The EU’s foreign ministers will intensify cooperation with Syria’s new National Coalition. With Syrian president Assad losing ground at home, Western powers have to prepare for a post-Assad era, say security experts.
The extent to which the situation in Syria has become a symbol for the struggle for peace was underlined yet again on Monday (10.12.2012). European Commission President José Manuel Barroso made reference to Syria in his acceptance speech in Oslo, where he and fellow European representatives collected the Nobel Peace Prize in the name of the European Union.
"The current situation in Syria is a stain on the world's conscience", Barroso said, adding that "the international community has a moral duty to address it."
The statement came as EU foreign ministers gathered in Brussels to meet with Ahmed Moaz al-Khatib, the head of Syria's newly formed National Coalition. Speaking after the meeting with al-Khatib, Germany's foreign minister Guido Westerwelle said he was satisfied that the EU's foreign ministers had decided to elevate the status of the oppositon National Coalition.
'Pluralistic future for Syria'
Westerwelle said he was convinced that "there is an alternative to the Assad regime. There is a pluralistic future for Syria." The new National Coalition, according to Westerwelle, was a "coalition of diversity" that represents different religious and ethnic groups.
Back in November, the EU had called the coalition "legitimate representatives of the Syrian people's hopes".
But at the time, the coaltion was seen as one of many interlocutors. France and Great Britain were the first to recognize Al-Khatib's group as the main partner for dialogue. Germany later followed suit.
"The decision to revalue our cooperation is the right decision", said Westerwelle, adding that "the timing is perfect. We are using the current momentum. This is an important measure to advance the erosion of the regime."
Adding to the mounting pressure on Syrian President Bashar al-Assad, Germany also announced on Monday that it was going to expel four Syrian diplomats from Berlin, in a move to reduce contact with the Assad regime "to a minimum".
Opposition overcoming internal divisions?
Overall, signs have been increasing lately that the days of the Assad regime could be numbered - both on the military and the political level, said security expert Marc Pierini from the Brussels-based think tank Carnegie Europe.
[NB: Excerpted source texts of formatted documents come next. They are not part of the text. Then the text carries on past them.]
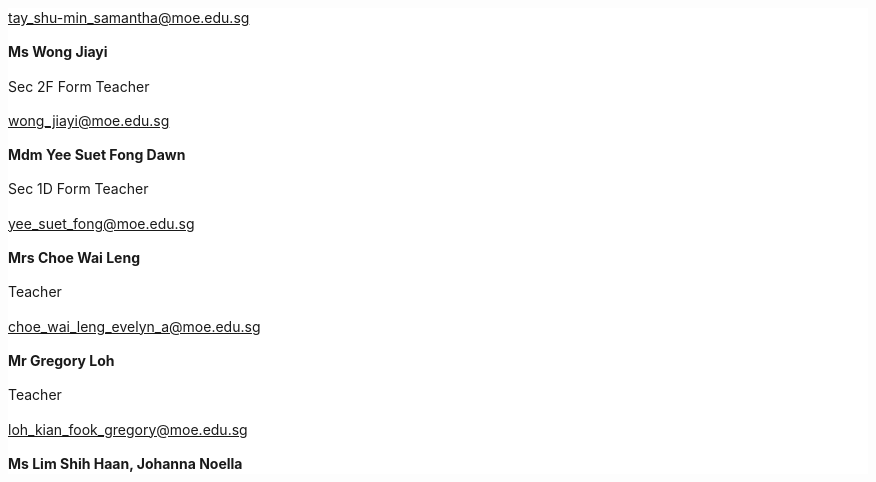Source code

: <p><a href="mailto:tay_shu-min_samantha@moe.edu.sg" rel="noopener noreferrer nofollow" target="_blank">tay_shu-min_samantha@moe.edu.sg</a>
</p>
</td>
</tr>
<tr>
<td rowspan="1" colspan="1">
<p><strong>Ms Wong Jiayi</strong>
</p>
</td>
<td rowspan="1" colspan="1">
<p>Sec 2F Form Teacher</p>
</td>
<td rowspan="1" colspan="1">
<p><a href="mailto:wong_jiayi@moe.edu.sg" rel="noopener noreferrer nofollow" target="_blank">wong_jiayi@moe.edu.sg</a>
</p>
</td>
</tr>
<tr>
<td rowspan="1" colspan="1">
<p><strong>Mdm Yee Suet Fong Dawn</strong>
</p>
</td>
<td rowspan="1" colspan="1">
<p>Sec 1D Form Teacher</p>
</td>
<td rowspan="1" colspan="1">
<p><a href="mailto:yee_suet_fong@moe.edu.sg" rel="noopener noreferrer nofollow" target="_blank">yee_suet_fong@moe.edu.sg</a>
</p>
</td>
</tr>
<tr>
<td rowspan="1" colspan="1">
<p><strong>Mrs Choe Wai Leng</strong>
</p>
</td>
<td rowspan="1" colspan="1">
<p>Teacher</p>
</td>
<td rowspan="1" colspan="1">
<p><a href="mailto:choe_wai_leng_evelyn_a@moe.edu.sg" rel="noopener noreferrer nofollow" target="_blank">choe_wai_leng_evelyn_a@moe.edu.sg</a>
</p>
</td>
</tr>
<tr>
<td rowspan="1" colspan="1">
<p><strong>Mr Gregory Loh</strong>
</p>
</td>
<td rowspan="1" colspan="1">
<p>Teacher</p>
</td>
<td rowspan="1" colspan="1">
<p><a href="mailto:loh_kian_fook_gregory@moe.edu.sg" rel="noopener noreferrer nofollow" target="_blank">loh_kian_fook_gregory@moe.edu.sg</a>
</p>
</td>
</tr>
<tr>
<td rowspan="1" colspan="1">
<p><strong>Ms Lim Shih Haan, Johanna Noella</strong>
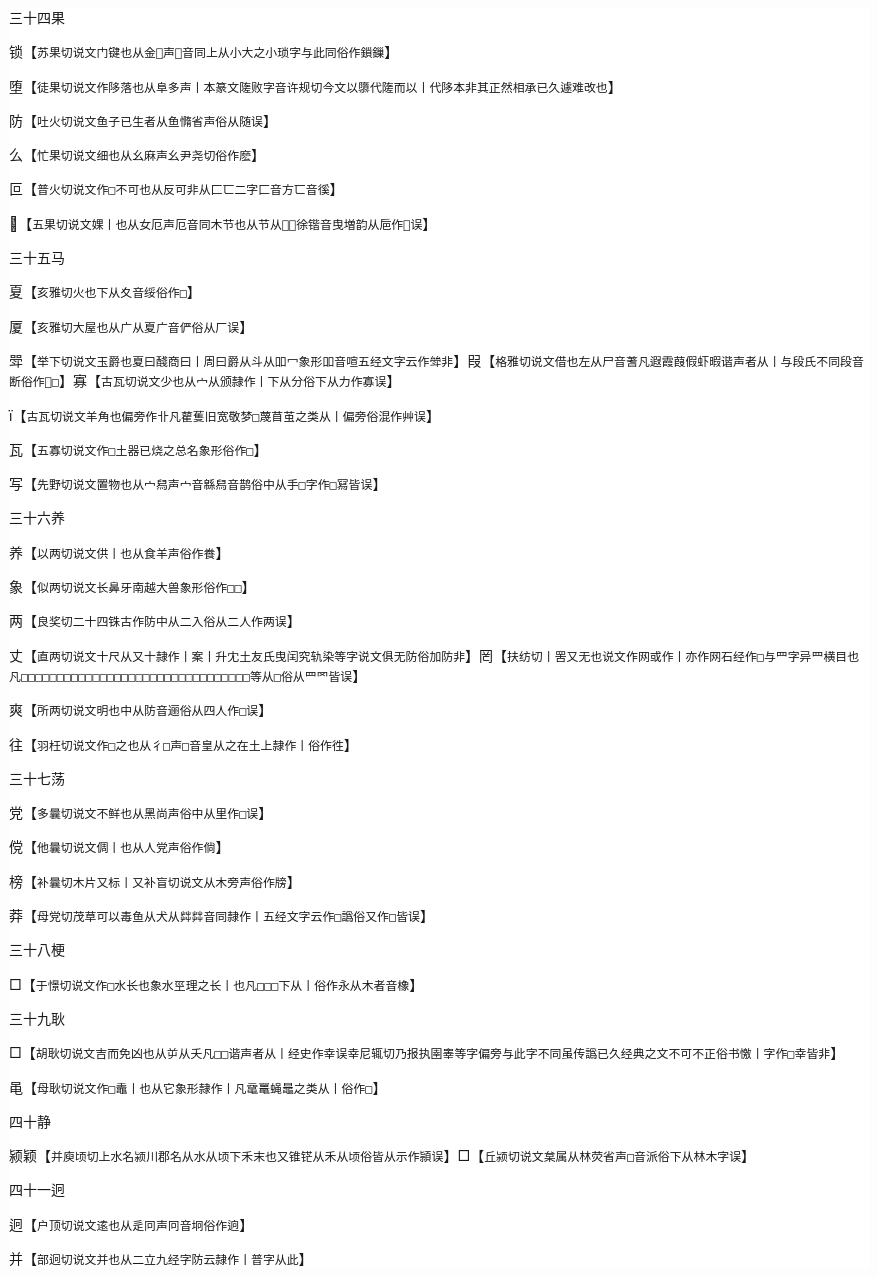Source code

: 三十四果  

锁【`苏果切说文门键也从金声音同上从小大之小琐字与此同俗作鎻鏁`】  

堕【`徒果切说文作陊落也从阜多声丨本篆文隓败字音许规切今文以隳代隓而以丨代陊本非其正然相承已久遽难改也`】  

防【`吐火切说文鱼子已生者从鱼憜省声俗从随误`】  

么【`忙果切说文细也从幺麻声幺尹尧切俗作麽`】  

叵【`普火切说文作□不可也从反可非从匚匸二字匚音方匸音徯`】  

【`五果切说文婐丨也从女厄声厄音同木节也从节从徐锴音曳増韵从巵作误`】  

三十五马  

夏【`亥雅切火也下从夊音绥俗作□`】  

厦【`亥雅切大屋也从广从夏广音俨俗从厂误`】  

斝【`举下切说文玉爵也夏曰醆商曰丨周曰爵从斗从吅冖象形吅音喧五经文字云作斚非`】叚【`格雅切说文借也左从尸音蓍凡遐霞葭假虾暇谐声者从丨与段氏不同段音断俗作□`】寡【`古瓦切说文少也从宀从颁隷作丨下从分俗下从力作寡误`】  

【`古瓦切说文羊角也偏旁作卝凡雚蒦旧宽敬梦□蔑苜茧之类从丨偏旁俗混作艸误`】  

瓦【`五寡切说文作□土器已烧之总名象形俗作□`】  

写【`先野切说文置物也从宀舄声宀音緜舄音鹊俗中从手□字作□冩皆误`】  

三十六养  

养【`以两切说文供丨也从食羊声俗作飬`】  

象【`似两切说文长鼻牙南越大兽象形俗作□□`】  

两【`良奖切二十四铢古作防中从二入俗从二人作两误`】  

丈【`直两切说文十尺从又十隷作丨案丨升冘土友氏曳闰究轨染等字说文俱无防俗加防非`】罔【`扶纺切丨罟又无也说文作网或作丨亦作网石经作□与罒字异罒横目也凡□□□□□□□□□□□□□□□□□□□□□□□□□□□□□□□□等从□俗从罒罓皆误`】  

爽【`所两切说文明也中从防音逦俗从四人作□误`】  

往【`羽枉切说文作□之也从彳□声□音皇从之在土上隷作丨俗作徃`】  

三十七荡  

党【`多曩切说文不鲜也从黑尚声俗中从里作□误`】  

傥【`他曩切说文倜丨也从人党声俗作倘`】  

榜【`补曩切木片又标丨又补盲切说文从木旁声俗作牓`】  

莽【`母党切茂草可以毒鱼从犬从茻茻音同隷作丨五经文字云作□譌俗又作□皆误`】  

三十八梗  

□【`于憬切说文作□水长也象水巠理之长丨也凡□□□下从丨俗作永从木者音橡`】  

三十九耿  

□【`胡耿切说文吉而免凶也从屰从夭凡□□谐声者从丨经史作幸误幸尼辄切乃报执圉睾等字偏旁与此字不同虽传譌已久经典之文不可不正俗书憿丨字作□幸皆非`】  

黾【`母耿切说文作□鼃丨也从它象形隷作丨凡鼋鼍蝇鼂之类从丨俗作□`】  

四十静  

颍颖【`并庾顷切上水名颍川郡名从水从顷下禾末也又锥铓从禾从顷俗皆从示作頴误`】□【`丘颍切说文枲属从林荧省声□音派俗下从林木字误`】  

四十一迥  

迥【`户顶切说文逺也从辵冋声冋音坰俗作逈`】  

并【`部迥切说文并也从二立九经字防云隷作丨普字从此`】  

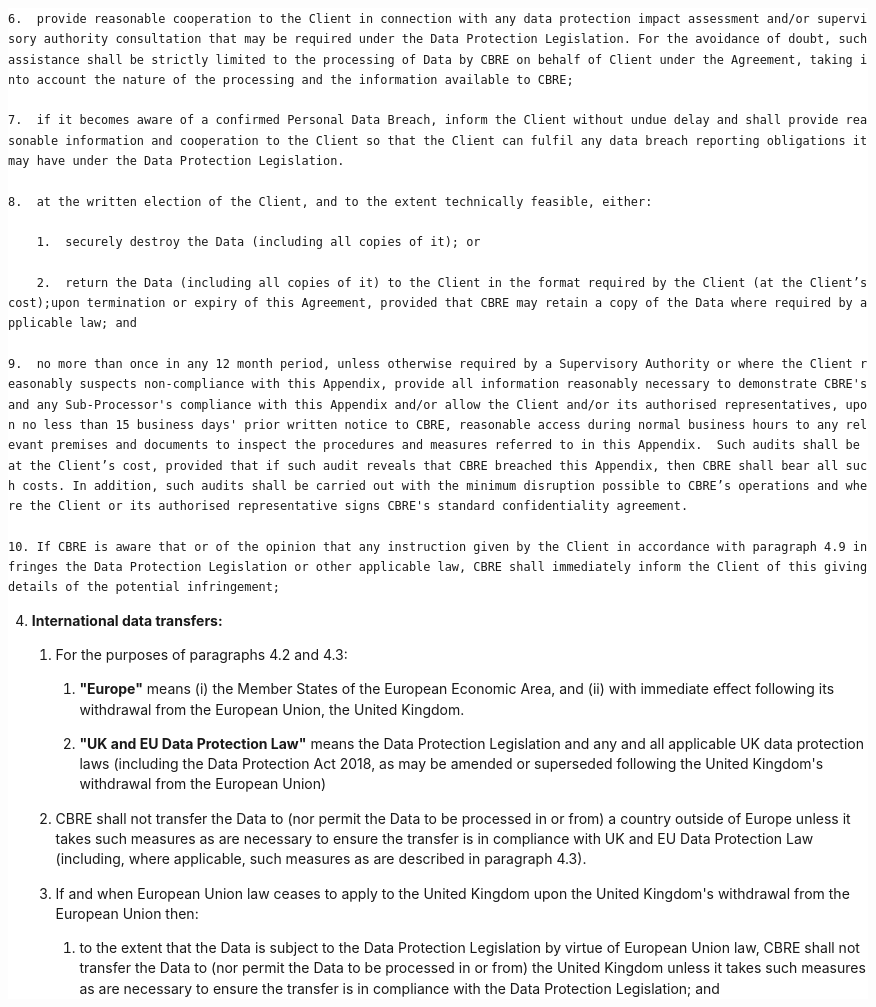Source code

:    6.	provide reasonable cooperation to the Client in connection with any data protection impact assessment and/or supervisory authority consultation that may be required under the Data Protection Legislation. For the avoidance of doubt, such assistance shall be strictly limited to the processing of Data by CBRE on behalf of Client under the Agreement, taking into account the nature of the processing and the information available to CBRE; 

    7.	if it becomes aware of a confirmed Personal Data Breach, inform the Client without undue delay and shall provide reasonable information and cooperation to the Client so that the Client can fulfil any data breach reporting obligations it may have under the Data Protection Legislation. 

    8.	at the written election of the Client, and to the extent technically feasible, either:

        1.	securely destroy the Data (including all copies of it); or 

        2.	return the Data (including all copies of it) to the Client in the format required by the Client (at the Client’s cost);upon termination or expiry of this Agreement, provided that CBRE may retain a copy of the Data where required by applicable law; and

    9.	no more than once in any 12 month period, unless otherwise required by a Supervisory Authority or where the Client reasonably suspects non-compliance with this Appendix, provide all information reasonably necessary to demonstrate CBRE's and any Sub-Processor's compliance with this Appendix and/or allow the Client and/or its authorised representatives, upon no less than 15 business days' prior written notice to CBRE, reasonable access during normal business hours to any relevant premises and documents to inspect the procedures and measures referred to in this Appendix.  Such audits shall be at the Client’s cost, provided that if such audit reveals that CBRE breached this Appendix, then CBRE shall bear all such costs. In addition, such audits shall be carried out with the minimum disruption possible to CBRE’s operations and where the Client or its authorised representative signs CBRE's standard confidentiality agreement.

    10.	If CBRE is aware that or of the opinion that any instruction given by the Client in accordance with paragraph 4.9 infringes the Data Protection Legislation or other applicable law, CBRE shall immediately inform the Client of this giving details of the potential infringement;

4.  **International data transfers:**

    1.	For the purposes of paragraphs 4.2 and 4.3:

        1.	**"Europe"** means (i) the Member States of the European Economic Area, and (ii) with immediate effect following its withdrawal from the European Union, the United Kingdom.

        2.	**"UK and EU Data Protection Law"** means the Data Protection Legislation and any and all applicable UK data protection laws (including the Data Protection Act 2018, as may be amended or superseded following the United Kingdom's withdrawal from the European Union) 

    2.	CBRE shall not transfer the Data to (nor permit the Data to be processed in or from) a country outside of Europe unless it takes such measures as are necessary to ensure the transfer is in compliance with UK and EU Data Protection Law (including, where applicable, such measures as are described in paragraph 4.3).

    3.	If and when European Union law ceases to apply to the United Kingdom upon the United Kingdom's withdrawal from the European Union then:

        1.	to the extent that the Data is subject to the Data Protection Legislation by virtue of European Union law, CBRE shall not transfer the Data to (nor permit the Data to be processed in or from) the United Kingdom unless it takes such measures as are necessary to ensure the transfer is in compliance with the Data Protection Legislation; and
He told Deutsche Welle that the formation of the Syrian National Coalition was a crucial step towards the transition to a post-Assad regime. It was a sign, he said, that the opposition was at last overcoming its inner divisions – a factor that had long made it impossible to reach a lasting solution regarding any form of transitional government.
One goal of the meeting in Brussels was to prepare a 'Friends of Syria' conference in Marrakesh which will be held later this week. The aim is to "provide details as far as the balance of power of the various components of the opposition is concerned", Pierini said.
That balance of power, he added, would significantly shape diplomatic ties between any potential government ruling a post-Assad Syria and Western powers, such as the EU or the United States.
Pierini pointed out that, given Western powers' continued opposition to a military intervention to put an end to the 21-month conflict, their future influence on the Syrian opposition might be limited. "The rebels are saying: Who are you to give us advice? We've done it ourselves and you haven't given us any weapons."
National Coalition still needs to 'learn the ropes of diplomacy'
Once the balance of power within the new National Coalition is known, however, Western powers could seize the opportunity to win back some trust by the Syrian opposition. "The Syrians can now appoint somebody like a ‘foreign minister' who can conduct a dialogue with Syria's partners", said security expert Pierini.
Western powers could share their political know-how with the new National Coalition, for example, because "of course the Syrian opposition still have to learn the ropes of international diplomacy."
The conflict in Syria has cost an estimated 40,000 lives so far. The EU Commission also announced on Monday that it would step up humanitarian aid by another 30 million to 126 million euros overall. The money is aimed at helping some two million civilians in Syria and the more than 474,000 Syrians who have escaped into neighboring countries so far.